Daniel Gottesman, the Brin Family Endowed Professor in Theoretical Computer Science and a fellow in the Joint Center for Quantum Information and Computer Science (QuICS), recently weighed in on the current state of quantum computing—and the challenges that lay ahead.
In an article published in Connected World, Gottesman and other quantum experts discussed the rapid increase in startups and funding by private industry and governments to bring fully functional quantum computers online. These experts also highlighted potential roadblocks, whether technical, financial or workforce related.
Despite all the recent investments, Gottesman said there are still quite a few hurdles for quantum computing to overcome.

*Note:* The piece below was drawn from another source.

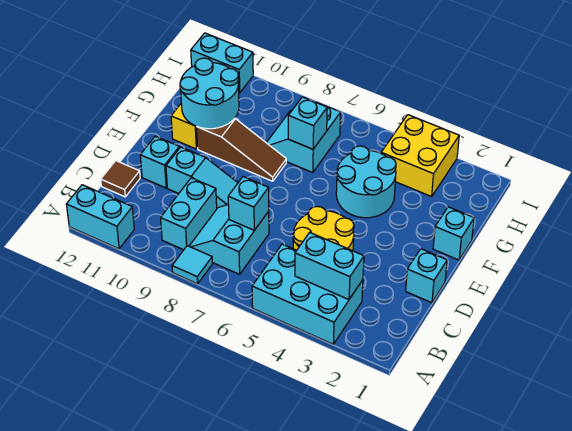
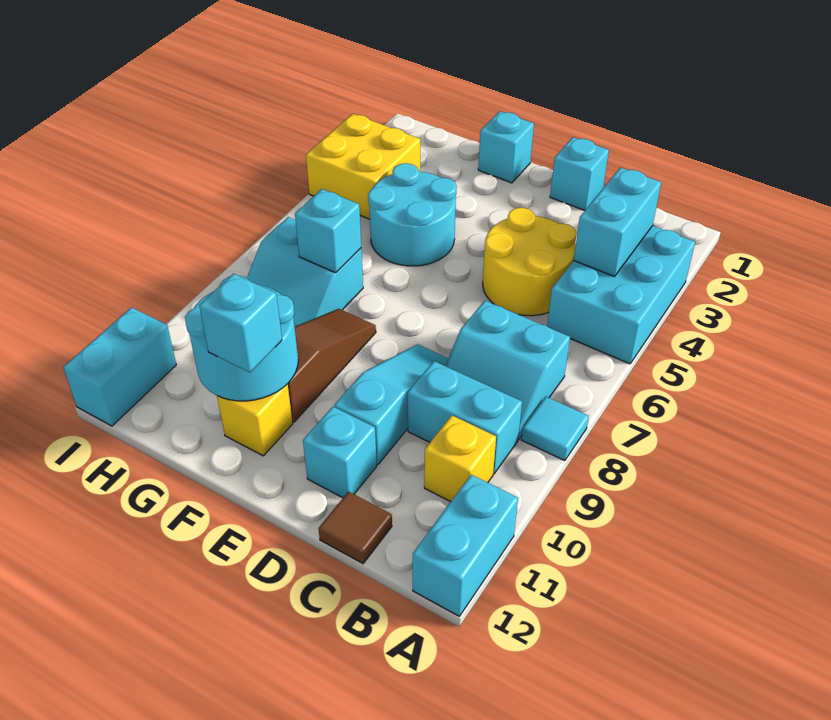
none -> yellow 1x1 brick [424,415,496,502]
cyan 1x1 brick [228,177,269,230] -> cyan 1x1 brick moved to [199,274,282,372]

“The thing that most concerns me moving forward is that while there has been a lot of progress in making more qubits, the leading designs haven’t made much progress toward better qubits, meaning ones with lower error rates,” he explained. “This is a problem because to get the full power of quantum computers, we will need to be able to correct hardware errors occurring during the computation, but we can only do this if the error rates are sufficiently low to start with. Otherwise, new errors occur faster than we can correct them.”
Gottesman said continued investment is needed for basic research on quantum topics. “This is a field that is still a long way from being able to reach its full potential and there are many things we don’t know,” he explained. “We also need a continued investment in education to ensure a workforce that is capable of building and programming quantum computers.”